Eriopygodes imbecilla, the Silurian, is a moth of the family Noctuidae first described by Johan Christian Fabricius in 1794.

==Distribution==
This species is present in most of Europe.

==Habitat==
This species commonly lives on gullies and hollows in high moorland areas with host plants.

==Description==

The wingspan is 24–27 mm. The colour of these small moths may vary from tawny to reddish brown. Forewings usually show a pale kidney mark and two wavy cross lines, but often these markings are quite indistinct. Usually females are darker or chocolate brown and smaller than the males.
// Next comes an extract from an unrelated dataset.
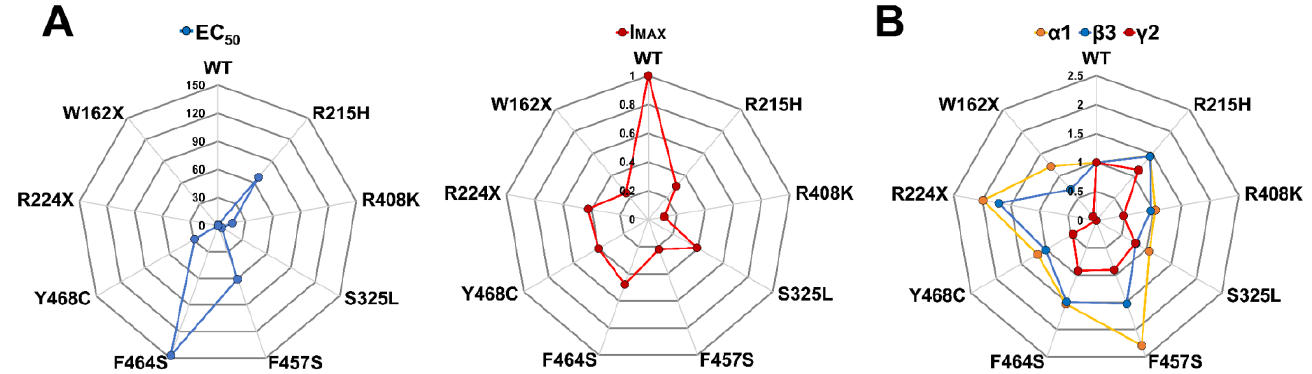
Figure 7. GABA A receptor impairment profile caused by mutant γ 2 subunits. Spider plots of the GABA A R expression and function compare the impairment magnitude caused by mutant γ 2 subunits. ( A ) The EC 50 and I MAX of GABA A R containing mutant γ 2 subunits were normalized against WT. The data are related to the assays shown in Figures 4 and 5. ( B ) Surface and total expression of GABA A R co-expressing WT α 1, β 3, γ 2, and mutant γ 2 subunits were normalized against WT. These data are related to the assays shown in Figure 6. Values other than 1 indicate a loss (<1) or gain (>1) effect.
The rear wings are often pale greyish. Seitz describes it E. imbecilla F. (= aliena male Hbn., alpina female Hbn., disparilis O., nexa Dup.) Forewing rufous ochreous, sometimes grey-tinged, in the male, rufous brown in the female; veins finely brownish; inner and outer lines brown; submarginal obscure, the marginal area beyond it generally darker; reniform stigma externally whitish, preceded by a brownish median shade; hindwing greyish fuscous : fringe rufous. — Larva dirty grey, with a few yellowish grey hairs; dorsal line fine, whitish, traversing a series of black or brown oval blotches : lateral stripes dark grey, with a pale line at middle; spiracles black, each with a shining black point above it; head blackish, with 3 white lines.

==Biology==
Adults fly from June to July. Larvae are polyphagous on low plants, mainly feeding on bilberry (Vaccinium myrtillus), heath bedstraw (Galium saxatile), Knautia and Lamium.